Your answer should be the lines below from the one with "- **Monitoramento**: Gráficos" to the one with "- **Irrigação**: Sistema de jardim automático", both included, given again exactly and with nothing added.

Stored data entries
----
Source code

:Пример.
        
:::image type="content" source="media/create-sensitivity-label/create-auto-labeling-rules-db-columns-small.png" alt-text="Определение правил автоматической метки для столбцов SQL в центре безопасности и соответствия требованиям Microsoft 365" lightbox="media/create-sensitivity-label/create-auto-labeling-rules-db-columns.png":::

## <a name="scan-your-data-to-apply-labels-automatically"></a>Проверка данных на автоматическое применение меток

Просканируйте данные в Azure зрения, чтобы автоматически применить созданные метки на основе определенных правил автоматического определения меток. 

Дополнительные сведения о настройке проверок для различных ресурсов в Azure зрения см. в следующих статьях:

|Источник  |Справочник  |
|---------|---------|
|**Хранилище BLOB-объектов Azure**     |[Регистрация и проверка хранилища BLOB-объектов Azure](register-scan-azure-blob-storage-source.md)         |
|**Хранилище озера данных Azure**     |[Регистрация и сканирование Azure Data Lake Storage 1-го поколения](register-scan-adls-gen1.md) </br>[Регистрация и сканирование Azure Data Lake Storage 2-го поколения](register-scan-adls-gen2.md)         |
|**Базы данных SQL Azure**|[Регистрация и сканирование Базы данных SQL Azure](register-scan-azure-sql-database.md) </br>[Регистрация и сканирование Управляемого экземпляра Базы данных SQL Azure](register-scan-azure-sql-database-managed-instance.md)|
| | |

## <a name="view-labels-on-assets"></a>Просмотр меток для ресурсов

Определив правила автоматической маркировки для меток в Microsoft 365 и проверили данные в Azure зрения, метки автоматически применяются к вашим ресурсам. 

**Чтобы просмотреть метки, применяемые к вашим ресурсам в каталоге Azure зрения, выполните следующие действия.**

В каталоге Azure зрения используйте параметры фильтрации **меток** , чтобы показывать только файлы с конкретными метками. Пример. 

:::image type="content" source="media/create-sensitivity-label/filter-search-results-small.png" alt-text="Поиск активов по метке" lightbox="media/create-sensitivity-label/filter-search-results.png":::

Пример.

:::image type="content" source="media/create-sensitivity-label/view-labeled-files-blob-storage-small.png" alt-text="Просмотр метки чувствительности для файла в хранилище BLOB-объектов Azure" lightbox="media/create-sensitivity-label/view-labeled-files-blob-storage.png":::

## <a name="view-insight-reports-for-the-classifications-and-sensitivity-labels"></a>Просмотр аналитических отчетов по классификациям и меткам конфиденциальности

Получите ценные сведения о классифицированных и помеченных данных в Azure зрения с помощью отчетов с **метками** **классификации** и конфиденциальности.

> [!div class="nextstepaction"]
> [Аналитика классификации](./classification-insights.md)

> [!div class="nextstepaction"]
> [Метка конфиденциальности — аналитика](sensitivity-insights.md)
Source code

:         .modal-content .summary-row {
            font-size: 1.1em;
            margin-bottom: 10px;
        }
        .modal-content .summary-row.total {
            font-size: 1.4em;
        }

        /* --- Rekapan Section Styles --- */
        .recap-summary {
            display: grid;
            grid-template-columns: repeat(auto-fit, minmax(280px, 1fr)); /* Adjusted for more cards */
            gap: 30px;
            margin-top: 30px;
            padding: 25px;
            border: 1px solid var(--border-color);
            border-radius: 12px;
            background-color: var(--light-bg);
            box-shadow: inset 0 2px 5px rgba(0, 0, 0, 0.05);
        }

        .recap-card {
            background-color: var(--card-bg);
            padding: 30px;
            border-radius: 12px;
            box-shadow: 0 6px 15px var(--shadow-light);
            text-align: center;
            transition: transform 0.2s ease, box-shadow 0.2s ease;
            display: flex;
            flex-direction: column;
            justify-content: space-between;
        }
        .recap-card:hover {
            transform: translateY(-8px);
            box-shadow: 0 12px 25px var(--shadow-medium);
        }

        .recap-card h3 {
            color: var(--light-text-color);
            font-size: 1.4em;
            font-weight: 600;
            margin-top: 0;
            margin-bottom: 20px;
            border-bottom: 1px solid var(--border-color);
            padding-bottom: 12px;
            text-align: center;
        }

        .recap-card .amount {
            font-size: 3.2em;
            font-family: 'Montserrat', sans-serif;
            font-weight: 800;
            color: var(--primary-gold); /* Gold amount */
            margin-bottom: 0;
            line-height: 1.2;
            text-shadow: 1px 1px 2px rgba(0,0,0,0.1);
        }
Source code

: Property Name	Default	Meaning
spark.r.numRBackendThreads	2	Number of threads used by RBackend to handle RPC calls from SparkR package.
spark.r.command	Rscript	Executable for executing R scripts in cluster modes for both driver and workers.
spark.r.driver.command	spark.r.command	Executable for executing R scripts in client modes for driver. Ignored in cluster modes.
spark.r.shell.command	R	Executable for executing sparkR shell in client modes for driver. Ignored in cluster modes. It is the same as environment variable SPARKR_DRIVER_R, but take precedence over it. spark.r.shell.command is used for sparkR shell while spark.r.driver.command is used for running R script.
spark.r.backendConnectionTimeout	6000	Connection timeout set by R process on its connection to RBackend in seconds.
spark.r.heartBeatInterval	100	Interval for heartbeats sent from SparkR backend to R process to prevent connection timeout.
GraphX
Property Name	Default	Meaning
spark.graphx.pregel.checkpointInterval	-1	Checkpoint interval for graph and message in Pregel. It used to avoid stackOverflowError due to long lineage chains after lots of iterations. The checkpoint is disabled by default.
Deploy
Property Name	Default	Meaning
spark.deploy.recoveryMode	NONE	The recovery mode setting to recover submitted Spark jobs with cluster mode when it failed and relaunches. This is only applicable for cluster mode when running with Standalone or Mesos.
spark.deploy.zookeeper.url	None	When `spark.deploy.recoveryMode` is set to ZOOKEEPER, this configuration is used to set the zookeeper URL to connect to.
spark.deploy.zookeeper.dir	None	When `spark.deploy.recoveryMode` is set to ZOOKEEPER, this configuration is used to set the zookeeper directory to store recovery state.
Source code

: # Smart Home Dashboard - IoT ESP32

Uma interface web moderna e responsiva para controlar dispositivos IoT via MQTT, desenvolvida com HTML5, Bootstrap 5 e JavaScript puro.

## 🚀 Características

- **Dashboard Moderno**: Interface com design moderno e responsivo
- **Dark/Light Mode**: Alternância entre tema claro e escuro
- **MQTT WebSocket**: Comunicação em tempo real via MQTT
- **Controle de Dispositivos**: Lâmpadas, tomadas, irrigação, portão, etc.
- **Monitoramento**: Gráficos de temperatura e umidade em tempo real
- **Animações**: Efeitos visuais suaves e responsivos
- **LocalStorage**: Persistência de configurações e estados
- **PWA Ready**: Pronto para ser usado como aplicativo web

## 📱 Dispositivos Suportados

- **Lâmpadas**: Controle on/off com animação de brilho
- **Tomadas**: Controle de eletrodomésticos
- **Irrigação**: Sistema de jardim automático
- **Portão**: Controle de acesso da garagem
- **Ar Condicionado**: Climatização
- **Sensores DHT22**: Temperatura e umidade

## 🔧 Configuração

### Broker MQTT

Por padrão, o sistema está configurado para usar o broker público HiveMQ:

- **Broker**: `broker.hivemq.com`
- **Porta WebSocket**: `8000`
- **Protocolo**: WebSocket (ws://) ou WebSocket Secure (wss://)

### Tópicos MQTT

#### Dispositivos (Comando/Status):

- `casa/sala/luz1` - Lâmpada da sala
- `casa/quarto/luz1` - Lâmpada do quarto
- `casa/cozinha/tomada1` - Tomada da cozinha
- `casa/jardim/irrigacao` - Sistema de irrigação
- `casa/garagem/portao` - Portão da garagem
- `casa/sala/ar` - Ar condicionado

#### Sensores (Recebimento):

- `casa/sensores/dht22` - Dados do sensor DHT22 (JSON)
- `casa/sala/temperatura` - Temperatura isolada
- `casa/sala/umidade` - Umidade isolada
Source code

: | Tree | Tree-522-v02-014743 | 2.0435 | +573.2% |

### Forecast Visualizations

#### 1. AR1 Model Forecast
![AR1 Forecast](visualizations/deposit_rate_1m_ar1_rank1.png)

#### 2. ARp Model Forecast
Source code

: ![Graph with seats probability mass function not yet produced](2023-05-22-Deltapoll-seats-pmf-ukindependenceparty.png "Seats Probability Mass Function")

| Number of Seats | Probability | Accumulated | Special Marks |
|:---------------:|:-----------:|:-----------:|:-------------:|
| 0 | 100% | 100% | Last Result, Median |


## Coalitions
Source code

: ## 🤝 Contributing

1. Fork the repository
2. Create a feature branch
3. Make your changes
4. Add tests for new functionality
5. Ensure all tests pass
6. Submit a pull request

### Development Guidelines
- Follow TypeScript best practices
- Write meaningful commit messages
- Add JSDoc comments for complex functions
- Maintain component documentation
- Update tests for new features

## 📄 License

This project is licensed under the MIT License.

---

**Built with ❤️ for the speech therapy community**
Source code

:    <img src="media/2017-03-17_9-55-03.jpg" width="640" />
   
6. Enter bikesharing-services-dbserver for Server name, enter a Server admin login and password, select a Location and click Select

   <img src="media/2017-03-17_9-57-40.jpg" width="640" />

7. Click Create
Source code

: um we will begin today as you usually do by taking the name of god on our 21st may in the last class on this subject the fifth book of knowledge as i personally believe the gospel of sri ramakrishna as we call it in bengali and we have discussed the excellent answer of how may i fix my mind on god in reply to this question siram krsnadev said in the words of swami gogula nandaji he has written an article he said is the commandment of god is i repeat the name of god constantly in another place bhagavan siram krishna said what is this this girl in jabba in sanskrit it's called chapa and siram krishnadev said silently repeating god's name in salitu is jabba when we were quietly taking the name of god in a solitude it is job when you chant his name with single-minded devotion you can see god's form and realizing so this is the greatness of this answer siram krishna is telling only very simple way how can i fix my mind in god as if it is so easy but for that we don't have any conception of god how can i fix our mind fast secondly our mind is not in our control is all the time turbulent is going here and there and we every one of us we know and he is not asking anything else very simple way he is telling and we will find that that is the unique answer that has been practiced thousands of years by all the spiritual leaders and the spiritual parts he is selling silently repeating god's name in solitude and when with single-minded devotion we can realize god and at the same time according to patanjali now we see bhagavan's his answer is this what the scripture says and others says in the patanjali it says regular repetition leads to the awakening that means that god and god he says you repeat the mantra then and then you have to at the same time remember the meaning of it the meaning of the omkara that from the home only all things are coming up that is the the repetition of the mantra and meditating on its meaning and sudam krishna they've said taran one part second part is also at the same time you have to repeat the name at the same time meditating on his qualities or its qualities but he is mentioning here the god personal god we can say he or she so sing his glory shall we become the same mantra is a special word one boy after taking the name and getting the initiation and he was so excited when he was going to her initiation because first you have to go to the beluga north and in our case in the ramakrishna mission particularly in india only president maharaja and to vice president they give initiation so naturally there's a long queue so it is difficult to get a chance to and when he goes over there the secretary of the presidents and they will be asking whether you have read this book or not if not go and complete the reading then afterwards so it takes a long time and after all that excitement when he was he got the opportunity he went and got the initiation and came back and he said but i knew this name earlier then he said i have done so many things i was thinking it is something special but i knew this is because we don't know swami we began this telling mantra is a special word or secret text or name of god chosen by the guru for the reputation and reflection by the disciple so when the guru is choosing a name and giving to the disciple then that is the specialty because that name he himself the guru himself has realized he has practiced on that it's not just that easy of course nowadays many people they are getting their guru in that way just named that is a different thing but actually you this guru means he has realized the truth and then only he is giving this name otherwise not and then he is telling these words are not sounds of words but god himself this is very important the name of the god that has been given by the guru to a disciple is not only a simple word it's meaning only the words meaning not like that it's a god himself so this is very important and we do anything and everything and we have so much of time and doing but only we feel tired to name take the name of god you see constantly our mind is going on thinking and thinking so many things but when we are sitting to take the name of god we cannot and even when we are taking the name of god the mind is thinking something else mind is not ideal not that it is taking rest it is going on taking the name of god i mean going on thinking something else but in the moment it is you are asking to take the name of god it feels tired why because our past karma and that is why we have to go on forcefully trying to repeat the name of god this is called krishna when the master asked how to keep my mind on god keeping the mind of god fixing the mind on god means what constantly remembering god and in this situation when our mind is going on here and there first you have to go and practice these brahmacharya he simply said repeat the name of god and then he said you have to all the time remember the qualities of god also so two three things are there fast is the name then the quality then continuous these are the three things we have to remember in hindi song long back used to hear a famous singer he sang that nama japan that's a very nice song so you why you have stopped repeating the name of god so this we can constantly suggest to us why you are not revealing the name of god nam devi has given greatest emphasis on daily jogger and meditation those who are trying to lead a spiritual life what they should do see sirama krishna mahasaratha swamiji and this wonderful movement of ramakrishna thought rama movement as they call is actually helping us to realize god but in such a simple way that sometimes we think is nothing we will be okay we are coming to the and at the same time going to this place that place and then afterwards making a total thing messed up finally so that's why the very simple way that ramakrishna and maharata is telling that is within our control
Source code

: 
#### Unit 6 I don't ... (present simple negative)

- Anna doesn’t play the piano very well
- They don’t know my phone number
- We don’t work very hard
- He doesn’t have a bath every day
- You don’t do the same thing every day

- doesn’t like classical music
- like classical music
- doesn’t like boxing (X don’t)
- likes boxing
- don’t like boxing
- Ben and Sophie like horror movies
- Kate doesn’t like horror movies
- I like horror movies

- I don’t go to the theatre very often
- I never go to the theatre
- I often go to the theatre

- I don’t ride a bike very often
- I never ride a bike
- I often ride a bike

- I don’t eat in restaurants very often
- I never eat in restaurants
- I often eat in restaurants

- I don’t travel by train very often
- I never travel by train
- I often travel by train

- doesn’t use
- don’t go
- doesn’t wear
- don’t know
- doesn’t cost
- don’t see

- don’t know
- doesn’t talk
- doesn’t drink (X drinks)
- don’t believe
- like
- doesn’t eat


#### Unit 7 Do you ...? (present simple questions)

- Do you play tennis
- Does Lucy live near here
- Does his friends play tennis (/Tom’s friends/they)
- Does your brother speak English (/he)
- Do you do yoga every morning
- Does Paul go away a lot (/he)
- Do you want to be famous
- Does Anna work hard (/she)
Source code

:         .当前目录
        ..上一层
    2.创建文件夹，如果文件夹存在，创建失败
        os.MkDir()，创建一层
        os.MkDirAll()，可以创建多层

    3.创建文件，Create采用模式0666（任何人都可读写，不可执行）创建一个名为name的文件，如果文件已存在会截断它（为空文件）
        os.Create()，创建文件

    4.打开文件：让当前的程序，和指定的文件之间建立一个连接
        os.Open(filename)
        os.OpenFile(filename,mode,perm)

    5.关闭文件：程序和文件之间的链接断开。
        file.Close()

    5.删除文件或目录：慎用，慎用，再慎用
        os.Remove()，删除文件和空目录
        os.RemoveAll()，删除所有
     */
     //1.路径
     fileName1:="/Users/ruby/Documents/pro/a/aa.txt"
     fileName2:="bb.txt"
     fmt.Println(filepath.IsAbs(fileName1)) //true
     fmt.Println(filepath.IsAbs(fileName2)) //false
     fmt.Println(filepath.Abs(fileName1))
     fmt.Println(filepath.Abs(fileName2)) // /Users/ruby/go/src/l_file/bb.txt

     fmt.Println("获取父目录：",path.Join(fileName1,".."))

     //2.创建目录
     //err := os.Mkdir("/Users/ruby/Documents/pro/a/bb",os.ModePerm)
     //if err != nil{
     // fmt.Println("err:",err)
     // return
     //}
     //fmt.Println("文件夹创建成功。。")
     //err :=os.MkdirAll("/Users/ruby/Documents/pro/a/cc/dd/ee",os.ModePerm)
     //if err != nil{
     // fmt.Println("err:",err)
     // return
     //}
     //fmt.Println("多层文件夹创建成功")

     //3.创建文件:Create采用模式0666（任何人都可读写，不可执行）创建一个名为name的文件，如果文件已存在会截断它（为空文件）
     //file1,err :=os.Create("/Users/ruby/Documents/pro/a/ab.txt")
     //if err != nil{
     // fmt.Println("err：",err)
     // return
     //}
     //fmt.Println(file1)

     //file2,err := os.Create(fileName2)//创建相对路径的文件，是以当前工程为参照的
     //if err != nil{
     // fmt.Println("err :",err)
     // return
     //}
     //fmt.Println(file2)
----
_Written answer_:
- **Monitoramento**: Gráficos de temperatura e umidade em tempo real
- **Animações**: Efeitos visuais suaves e responsivos
- **LocalStorage**: Persistência de configurações e estados
- **PWA Ready**: Pronto para ser usado como aplicativo web

## 📱 Dispositivos Suportados

- **Lâmpadas**: Controle on/off com animação de brilho
- **Tomadas**: Controle de eletrodomésticos
- **Irrigação**: Sistema de jardim automático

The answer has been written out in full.